Das Hauptaugenmerk des Essays liegt auf der Kontroverse, ob das Rolandslied nicht vielmehr ein ‚Karlslied‘ und ob das deutsche Rolandslied demnach nicht eher eine Adaption als eine reine Übertragung seines Vorbildes ist.
Trägt das Rolandslied seinen Namen zu Recht?

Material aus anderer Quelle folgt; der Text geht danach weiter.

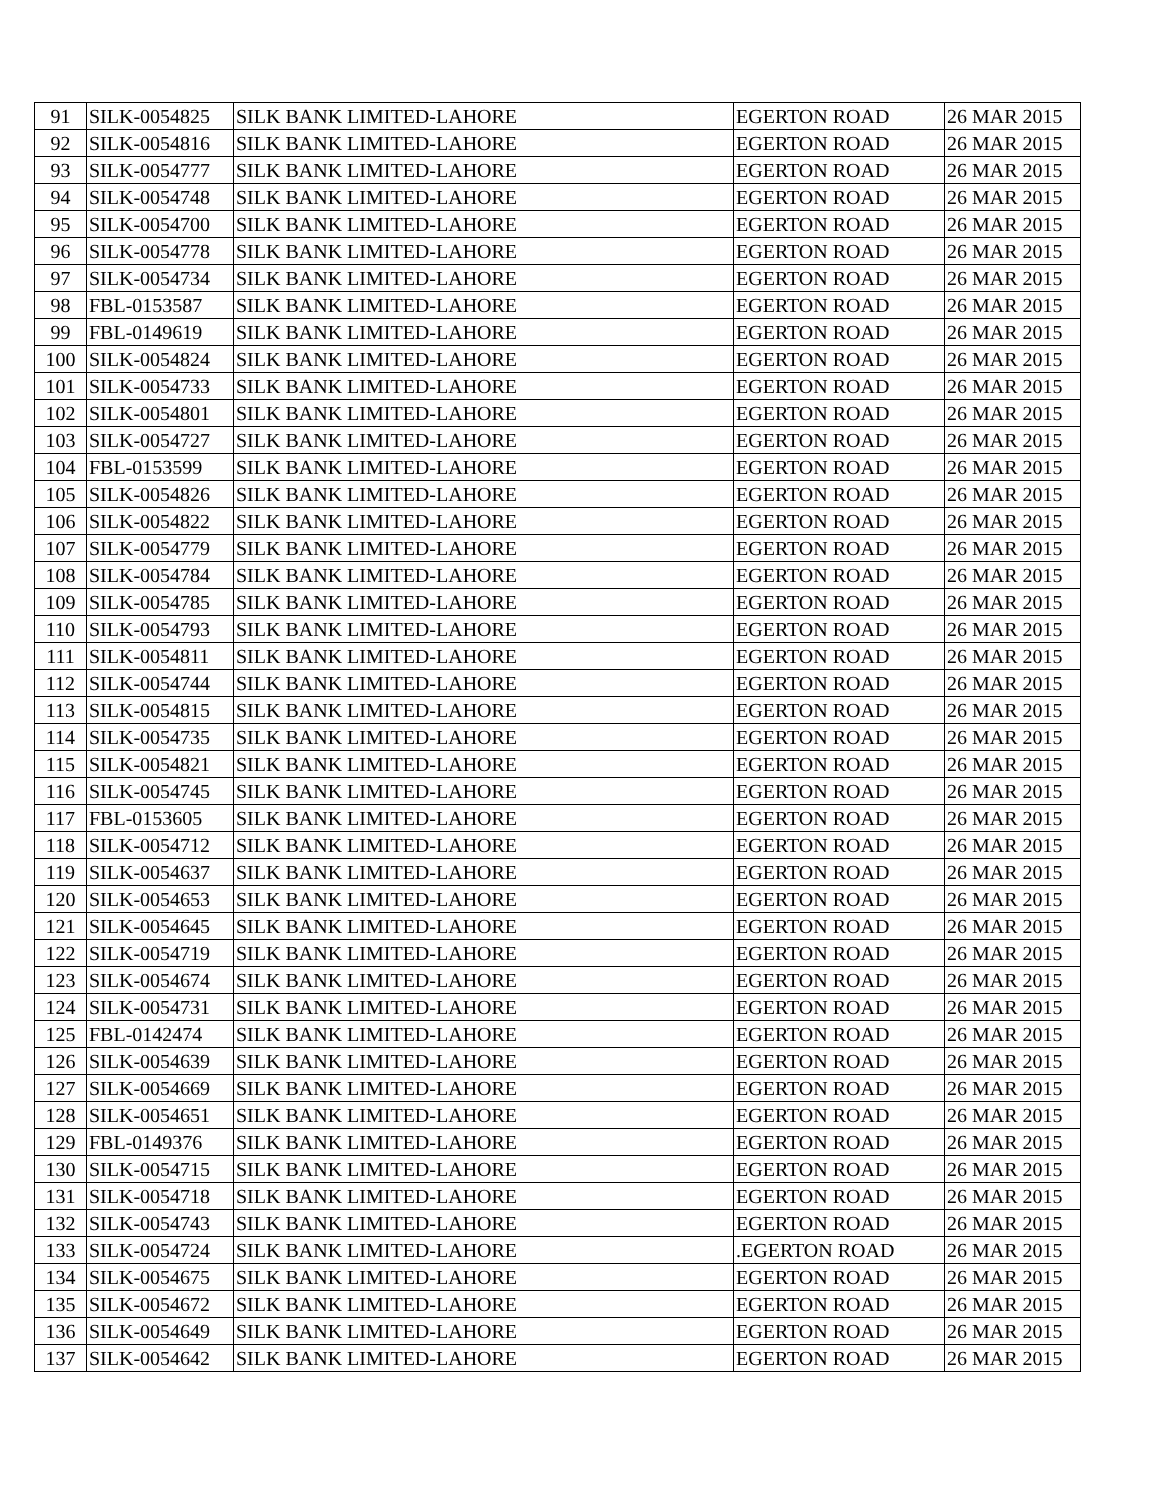| 91 | SILK-0054825 | SILK BANK LIMITED-LAHORE | EGERTON ROAD | 26 MAR 2015 |
| 92 | SILK-0054816 | SILK BANK LIMITED-LAHORE | EGERTON ROAD | 26 MAR 2015 |
| 93 | SILK-0054777 | SILK BANK LIMITED-LAHORE | EGERTON ROAD | 26 MAR 2015 |
| 94 | SILK-0054748 | SILK BANK LIMITED-LAHORE | EGERTON ROAD | 26 MAR 2015 |
| 95 | SILK-0054700 | SILK BANK LIMITED-LAHORE | EGERTON ROAD | 26 MAR 2015 |
| 96 | SILK-0054778 | SILK BANK LIMITED-LAHORE | EGERTON ROAD | 26 MAR 2015 |
| 97 | SILK-0054734 | SILK BANK LIMITED-LAHORE | EGERTON ROAD | 26 MAR 2015 |
| 98 | FBL-0153587 | SILK BANK LIMITED-LAHORE | EGERTON ROAD | 26 MAR 2015 |
| 99 | FBL-0149619 | SILK BANK LIMITED-LAHORE | EGERTON ROAD | 26 MAR 2015 |
| 100 | SILK-0054824 | SILK BANK LIMITED-LAHORE | EGERTON ROAD | 26 MAR 2015 |
| 101 | SILK-0054733 | SILK BANK LIMITED-LAHORE | EGERTON ROAD | 26 MAR 2015 |
| 102 | SILK-0054801 | SILK BANK LIMITED-LAHORE | EGERTON ROAD | 26 MAR 2015 |
| 103 | SILK-0054727 | SILK BANK LIMITED-LAHORE | EGERTON ROAD | 26 MAR 2015 |
| 104 | FBL-0153599 | SILK BANK LIMITED-LAHORE | EGERTON ROAD | 26 MAR 2015 |
| 105 | SILK-0054826 | SILK BANK LIMITED-LAHORE | EGERTON ROAD | 26 MAR 2015 |
| 106 | SILK-0054822 | SILK BANK LIMITED-LAHORE | EGERTON ROAD | 26 MAR 2015 |
| 107 | SILK-0054779 | SILK BANK LIMITED-LAHORE | EGERTON ROAD | 26 MAR 2015 |
| 108 | SILK-0054784 | SILK BANK LIMITED-LAHORE | EGERTON ROAD | 26 MAR 2015 |
| 109 | SILK-0054785 | SILK BANK LIMITED-LAHORE | EGERTON ROAD | 26 MAR 2015 |
| 110 | SILK-0054793 | SILK BANK LIMITED-LAHORE | EGERTON ROAD | 26 MAR 2015 |
| 111 | SILK-0054811 | SILK BANK LIMITED-LAHORE | EGERTON ROAD | 26 MAR 2015 |
| 112 | SILK-0054744 | SILK BANK LIMITED-LAHORE | EGERTON ROAD | 26 MAR 2015 |
| 113 | SILK-0054815 | SILK BANK LIMITED-LAHORE | EGERTON ROAD | 26 MAR 2015 |
| 114 | SILK-0054735 | SILK BANK LIMITED-LAHORE | EGERTON ROAD | 26 MAR 2015 |
| 115 | SILK-0054821 | SILK BANK LIMITED-LAHORE | EGERTON ROAD | 26 MAR 2015 |
| 116 | SILK-0054745 | SILK BANK LIMITED-LAHORE | EGERTON ROAD | 26 MAR 2015 |
| 117 | FBL-0153605 | SILK BANK LIMITED-LAHORE | EGERTON ROAD | 26 MAR 2015 |
| 118 | SILK-0054712 | SILK BANK LIMITED-LAHORE | EGERTON ROAD | 26 MAR 2015 |
| 119 | SILK-0054637 | SILK BANK LIMITED-LAHORE | EGERTON ROAD | 26 MAR 2015 |
| 120 | SILK-0054653 | SILK BANK LIMITED-LAHORE | EGERTON ROAD | 26 MAR 2015 |
| 121 | SILK-0054645 | SILK BANK LIMITED-LAHORE | EGERTON ROAD | 26 MAR 2015 |
| 122 | SILK-0054719 | SILK BANK LIMITED-LAHORE | EGERTON ROAD | 26 MAR 2015 |
| 123 | SILK-0054674 | SILK BANK LIMITED-LAHORE | EGERTON ROAD | 26 MAR 2015 |
| 124 | SILK-0054731 | SILK BANK LIMITED-LAHORE | EGERTON ROAD | 26 MAR 2015 |
| 125 | FBL-0142474 | SILK BANK LIMITED-LAHORE | EGERTON ROAD | 26 MAR 2015 |
| 126 | SILK-0054639 | SILK BANK LIMITED-LAHORE | EGERTON ROAD | 26 MAR 2015 |
| 127 | SILK-0054669 | SILK BANK LIMITED-LAHORE | EGERTON ROAD | 26 MAR 2015 |
| 128 | SILK-0054651 | SILK BANK LIMITED-LAHORE | EGERTON ROAD | 26 MAR 2015 |
| 129 | FBL-0149376 | SILK BANK LIMITED-LAHORE | EGERTON ROAD | 26 MAR 2015 |
| 130 | SILK-0054715 | SILK BANK LIMITED-LAHORE | EGERTON ROAD | 26 MAR 2015 |
| 131 | SILK-0054718 | SILK BANK LIMITED-LAHORE | EGERTON ROAD | 26 MAR 2015 |
| 132 | SILK-0054743 | SILK BANK LIMITED-LAHORE | EGERTON ROAD | 26 MAR 2015 |
| 133 | SILK-0054724 | SILK BANK LIMITED-LAHORE | .EGERTON ROAD | 26 MAR 2015 |
| 134 | SILK-0054675 | SILK BANK LIMITED-LAHORE | EGERTON ROAD | 26 MAR 2015 |
| 135 | SILK-0054672 | SILK BANK LIMITED-LAHORE | EGERTON ROAD | 26 MAR 2015 |
| 136 | SILK-0054649 | SILK BANK LIMITED-LAHORE | EGERTON ROAD | 26 MAR 2015 |
| 137 | SILK-0054642 | SILK BANK LIMITED-LAHORE | EGERTON ROAD | 26 MAR 2015 |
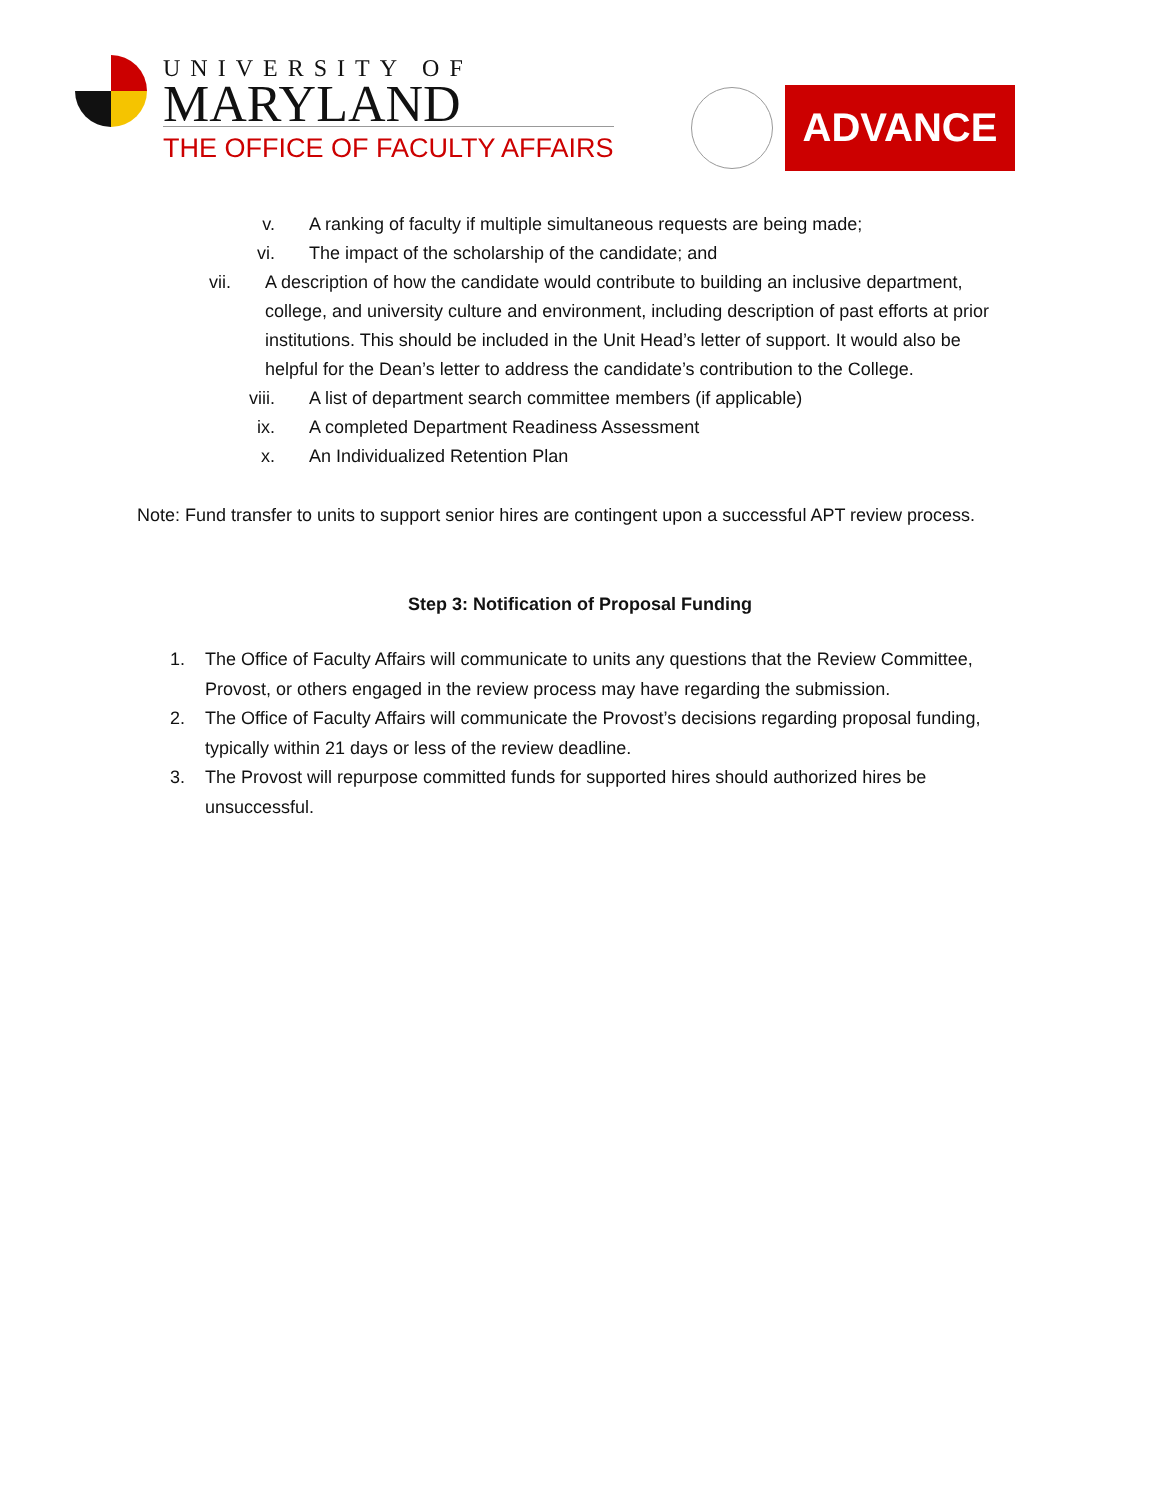UNIVERSITY OF
MARYLAND
THE OFFICE OF FACULTY AFFAIRS
ADVANCE
v. A ranking of faculty if multiple simultaneous requests are being made;
vi. The impact of the scholarship of the candidate; and
vii. A description of how the candidate would contribute to building an inclusive department, college, and university culture and environment, including description of past efforts at prior institutions. This should be included in the Unit Head’s letter of support. It would also be helpful for the Dean’s letter to address the candidate’s contribution to the College.
viii. A list of department search committee members (if applicable)
ix. A completed Department Readiness Assessment
x. An Individualized Retention Plan
Note: Fund transfer to units to support senior hires are contingent upon a successful APT review process.
Step 3: Notification of Proposal Funding
1. The Office of Faculty Affairs will communicate to units any questions that the Review Committee, Provost, or others engaged in the review process may have regarding the submission.
2. The Office of Faculty Affairs will communicate the Provost’s decisions regarding proposal funding, typically within 21 days or less of the review deadline.
3. The Provost will repurpose committed funds for supported hires should authorized hires be unsuccessful.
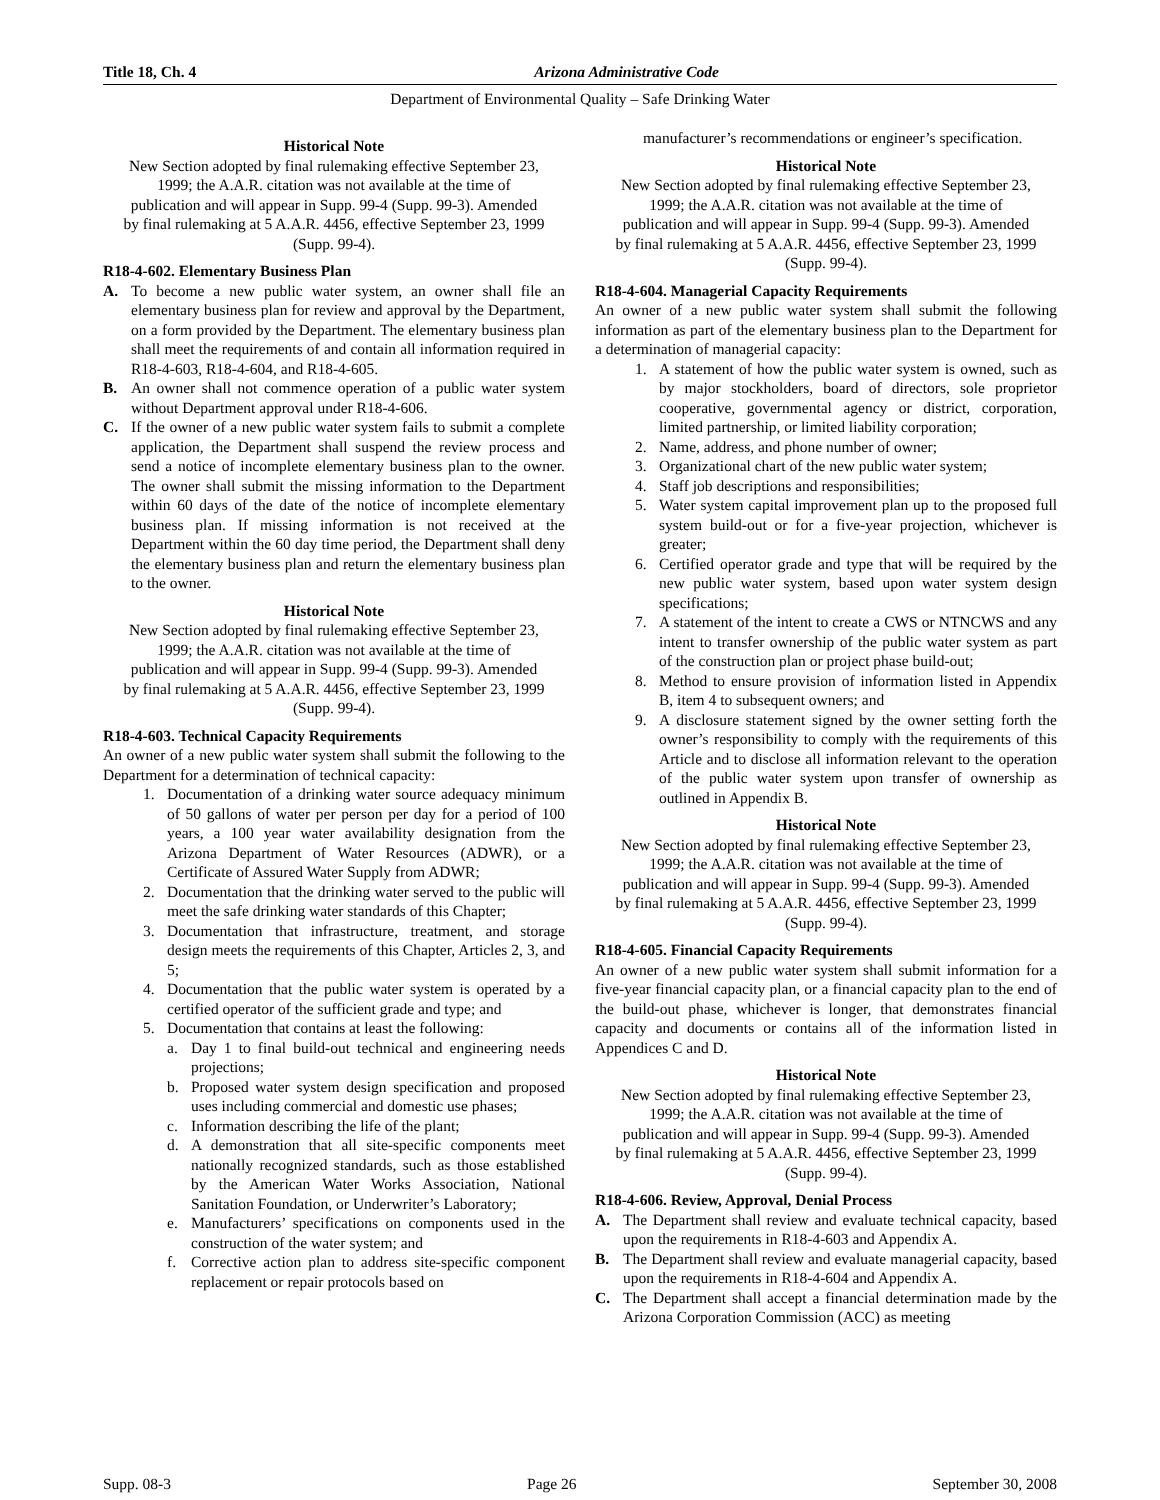Title 18, Ch. 4 Arizona Administrative Code
Department of Environmental Quality – Safe Drinking Water
Historical Note
New Section adopted by final rulemaking effective September 23, 1999; the A.A.R. citation was not available at the time of publication and will appear in Supp. 99-4 (Supp. 99-3). Amended by final rulemaking at 5 A.A.R. 4456, effective September 23, 1999 (Supp. 99-4).
R18-4-602. Elementary Business Plan
A. To become a new public water system, an owner shall file an elementary business plan for review and approval by the Department, on a form provided by the Department. The elementary business plan shall meet the requirements of and contain all information required in R18-4-603, R18-4-604, and R18-4-605.
B. An owner shall not commence operation of a public water system without Department approval under R18-4-606.
C. If the owner of a new public water system fails to submit a complete application, the Department shall suspend the review process and send a notice of incomplete elementary business plan to the owner. The owner shall submit the missing information to the Department within 60 days of the date of the notice of incomplete elementary business plan. If missing information is not received at the Department within the 60 day time period, the Department shall deny the elementary business plan and return the elementary business plan to the owner.
Historical Note
New Section adopted by final rulemaking effective September 23, 1999; the A.A.R. citation was not available at the time of publication and will appear in Supp. 99-4 (Supp. 99-3). Amended by final rulemaking at 5 A.A.R. 4456, effective September 23, 1999 (Supp. 99-4).
R18-4-603. Technical Capacity Requirements
An owner of a new public water system shall submit the following to the Department for a determination of technical capacity:
1. Documentation of a drinking water source adequacy minimum of 50 gallons of water per person per day for a period of 100 years, a 100 year water availability designation from the Arizona Department of Water Resources (ADWR), or a Certificate of Assured Water Supply from ADWR;
2. Documentation that the drinking water served to the public will meet the safe drinking water standards of this Chapter;
3. Documentation that infrastructure, treatment, and storage design meets the requirements of this Chapter, Articles 2, 3, and 5;
4. Documentation that the public water system is operated by a certified operator of the sufficient grade and type; and
5. Documentation that contains at least the following:
a. Day 1 to final build-out technical and engineering needs projections;
b. Proposed water system design specification and proposed uses including commercial and domestic use phases;
c. Information describing the life of the plant;
d. A demonstration that all site-specific components meet nationally recognized standards, such as those established by the American Water Works Association, National Sanitation Foundation, or Underwriter’s Laboratory;
e. Manufacturers’ specifications on components used in the construction of the water system; and
f. Corrective action plan to address site-specific component replacement or repair protocols based on
manufacturer’s recommendations or engineer’s specification.
Historical Note
New Section adopted by final rulemaking effective September 23, 1999; the A.A.R. citation was not available at the time of publication and will appear in Supp. 99-4 (Supp. 99-3). Amended by final rulemaking at 5 A.A.R. 4456, effective September 23, 1999 (Supp. 99-4).
R18-4-604. Managerial Capacity Requirements
An owner of a new public water system shall submit the following information as part of the elementary business plan to the Department for a determination of managerial capacity:
1. A statement of how the public water system is owned, such as by major stockholders, board of directors, sole proprietor cooperative, governmental agency or district, corporation, limited partnership, or limited liability corporation;
2. Name, address, and phone number of owner;
3. Organizational chart of the new public water system;
4. Staff job descriptions and responsibilities;
5. Water system capital improvement plan up to the proposed full system build-out or for a five-year projection, whichever is greater;
6. Certified operator grade and type that will be required by the new public water system, based upon water system design specifications;
7. A statement of the intent to create a CWS or NTNCWS and any intent to transfer ownership of the public water system as part of the construction plan or project phase build-out;
8. Method to ensure provision of information listed in Appendix B, item 4 to subsequent owners; and
9. A disclosure statement signed by the owner setting forth the owner’s responsibility to comply with the requirements of this Article and to disclose all information relevant to the operation of the public water system upon transfer of ownership as outlined in Appendix B.
Historical Note
New Section adopted by final rulemaking effective September 23, 1999; the A.A.R. citation was not available at the time of publication and will appear in Supp. 99-4 (Supp. 99-3). Amended by final rulemaking at 5 A.A.R. 4456, effective September 23, 1999 (Supp. 99-4).
R18-4-605. Financial Capacity Requirements
An owner of a new public water system shall submit information for a five-year financial capacity plan, or a financial capacity plan to the end of the build-out phase, whichever is longer, that demonstrates financial capacity and documents or contains all of the information listed in Appendices C and D.
Historical Note
New Section adopted by final rulemaking effective September 23, 1999; the A.A.R. citation was not available at the time of publication and will appear in Supp. 99-4 (Supp. 99-3). Amended by final rulemaking at 5 A.A.R. 4456, effective September 23, 1999 (Supp. 99-4).
R18-4-606. Review, Approval, Denial Process
A. The Department shall review and evaluate technical capacity, based upon the requirements in R18-4-603 and Appendix A.
B. The Department shall review and evaluate managerial capacity, based upon the requirements in R18-4-604 and Appendix A.
C. The Department shall accept a financial determination made by the Arizona Corporation Commission (ACC) as meeting
Supp. 08-3 Page 26 September 30, 2008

Um die Frage, ob das Rolandslied seinen Namen zu Recht trägt, zu beantworten, erweist es sich als zentral, seine Vorlage – die Chanson de Roland –in die Untersuchung mit einzubeziehen. Denn wäre das Rolandslied eine bloße Übersetzung der Chanson, so müsste der Titelnicht in Frage gestellt werden. Mein Hauptaugenmerk liegt folglich auf der Kontroverse, ob das Rolandslied nicht vielmehr ein ‚Karlslied‘ und ob das deutsche Rolandslied demnach nicht eher eine Adaption als eine reine Übertragung seines Vorbildes sei.[1] Dreh- und Angelpunkt zur Beantwortung der Frage ist also die Art und Weise der Verarbeitung des Karlsstoffes: Handelt es sich bei der deutschen Fassung der Chanson de Roland um eine Heldendichtung, wie es das Vorbilddiktiert, oder wurde es durch Abwandlung des Pfaffen Konrad vielmehr zu einer „geistlich geprägten Buchdichtung“?[2] Anhand der Darstellung der Karlsfigur werde ich, angelehnt an die wissenschaftliche Debatte, die These vertreten, dass durch einen thematischen Wandel von der Chanson hin zum Rolandslied ebenso der Titel hätte verändert werden sollen, wie es beispielsweise gleichfalls bei einer weiteren Verarbeitung des deutschen Rolandsliedes vorkommt; im 13. Jahrhundert schuf Der Stricker eine Neufassung des Rolandsliedes und nannte diese Karl.Da jene Neufassung des Strickers durch thematische Erweiterung und Ummotivierung des Vorbildes zu einem kaiserfreundlichen Karlsepos wurde, hätte es zu Recht einen neuen, besser passenden Titel verdient.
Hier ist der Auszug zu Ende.